Luther continues, “If the statements are true, as they, of course, think, then the incarnation of the Son of God, His suffering and resurrection, and all that He did for the salvation of the world are done away with completely. What will the prophets and all Holy Scripture help? What will the sacraments help?” 
Disagreements Among Lutherans
Whether modern Lutheran theologies, historic Lutheran confessions, and Luther himself agreed or disagreed about predestination is a matter of debate. Some believe they teach differently. Others say they emphasize different aspects. (Also see What Do Lutherans Believe About Mary?)

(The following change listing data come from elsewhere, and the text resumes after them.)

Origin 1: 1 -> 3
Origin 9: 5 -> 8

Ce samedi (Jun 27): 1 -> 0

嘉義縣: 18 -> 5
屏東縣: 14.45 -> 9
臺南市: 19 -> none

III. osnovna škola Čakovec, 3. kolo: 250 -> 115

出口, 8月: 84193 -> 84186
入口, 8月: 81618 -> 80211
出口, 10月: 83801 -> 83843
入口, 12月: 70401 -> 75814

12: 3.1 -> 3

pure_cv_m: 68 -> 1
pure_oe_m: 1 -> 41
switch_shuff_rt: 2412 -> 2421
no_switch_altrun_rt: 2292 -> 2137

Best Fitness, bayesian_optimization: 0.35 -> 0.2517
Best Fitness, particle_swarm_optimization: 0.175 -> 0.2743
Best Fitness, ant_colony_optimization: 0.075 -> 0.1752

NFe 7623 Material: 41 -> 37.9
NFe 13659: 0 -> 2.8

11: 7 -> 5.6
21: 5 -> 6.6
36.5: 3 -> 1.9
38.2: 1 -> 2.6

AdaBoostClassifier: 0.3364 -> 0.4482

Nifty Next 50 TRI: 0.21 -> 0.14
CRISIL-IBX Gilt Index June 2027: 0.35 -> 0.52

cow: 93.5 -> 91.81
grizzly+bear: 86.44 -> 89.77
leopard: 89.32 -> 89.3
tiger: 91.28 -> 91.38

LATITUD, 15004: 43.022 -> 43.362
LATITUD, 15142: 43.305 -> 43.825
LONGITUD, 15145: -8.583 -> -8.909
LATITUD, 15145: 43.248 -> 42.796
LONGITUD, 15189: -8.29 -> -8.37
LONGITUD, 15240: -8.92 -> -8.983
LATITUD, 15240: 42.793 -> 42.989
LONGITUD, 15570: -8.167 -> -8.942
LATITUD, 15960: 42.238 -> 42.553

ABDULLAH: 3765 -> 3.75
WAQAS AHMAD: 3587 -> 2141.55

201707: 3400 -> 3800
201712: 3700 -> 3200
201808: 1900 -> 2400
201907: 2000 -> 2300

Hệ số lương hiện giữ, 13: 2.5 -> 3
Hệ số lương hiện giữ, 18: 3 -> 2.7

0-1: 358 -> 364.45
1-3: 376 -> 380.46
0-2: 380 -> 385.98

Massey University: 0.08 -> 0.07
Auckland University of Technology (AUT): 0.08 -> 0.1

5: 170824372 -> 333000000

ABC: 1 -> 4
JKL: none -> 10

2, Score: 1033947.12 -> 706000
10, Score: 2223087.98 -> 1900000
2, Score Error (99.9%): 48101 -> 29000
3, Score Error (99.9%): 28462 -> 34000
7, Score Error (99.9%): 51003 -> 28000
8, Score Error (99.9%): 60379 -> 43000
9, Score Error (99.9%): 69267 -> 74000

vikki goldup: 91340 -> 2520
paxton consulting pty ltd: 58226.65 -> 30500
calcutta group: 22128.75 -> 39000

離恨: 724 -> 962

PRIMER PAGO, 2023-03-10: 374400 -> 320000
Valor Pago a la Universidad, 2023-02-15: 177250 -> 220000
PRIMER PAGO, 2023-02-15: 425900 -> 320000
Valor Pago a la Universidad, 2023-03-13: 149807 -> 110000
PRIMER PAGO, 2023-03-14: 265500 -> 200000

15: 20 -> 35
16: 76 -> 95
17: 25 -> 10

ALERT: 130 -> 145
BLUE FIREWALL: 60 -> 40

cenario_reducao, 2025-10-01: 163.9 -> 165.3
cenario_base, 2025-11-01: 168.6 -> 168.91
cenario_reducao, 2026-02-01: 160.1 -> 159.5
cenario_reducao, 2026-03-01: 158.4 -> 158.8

Historic confessions: Confessions, like the Augsburg Confession, are essential to Lutheran history. It’s argued that some Lutheran confessions describe predestination that reflects Reformed theology, while others discuss it in a way that doesn’t. The debate among Lutheran theologians then turns into what confession is better.
Modern teachings: In conservative, orthodox Lutheran theologies today, most theologians describe their beliefs on predestination as a third way and reject the theological systems of Calvinism and Arminianism. (Also see What’s the Most Conservative Lutheran Synod?)
Modern Lutheran Views on Predestination
Conservative modern Lutheran holds these ideas in tension: Jesus died for the whole world (John 3:16), and God wants to save all people (2 Pet. 3:9). Yet, not all people will be saved (e.g., Matt. 25:41).
One writer states, “We are willing to accept the seeming paradox, that an almighty God who predestines believers to be saved and who earnestly desires the salvation of all nevertheless will see some not saved.” 
For many people, the challenge of understanding the Lutheran doctrine of predestination is threefold:
- They have assumptions rooted in Reformed theology
- There are tensions in conventionally accepted theological systems
- Sometimes it’s challenging to align historical teachings on the topic with each other
Sometimes it’s easier to understand what Lutheranism doesn’t believe about predestination than it is to understand what it does believe.
Martin Luther, in Preface to the New Testament, wrote, “The gospel demands faith in Christ: that He has overcome for us sin, death, and hell, and thus gives us righteousness, life, and salvation not through our works, but through His own works, death, and suffering, in order that we may avail ourselves of His death and victory as though we have done it ourselves.”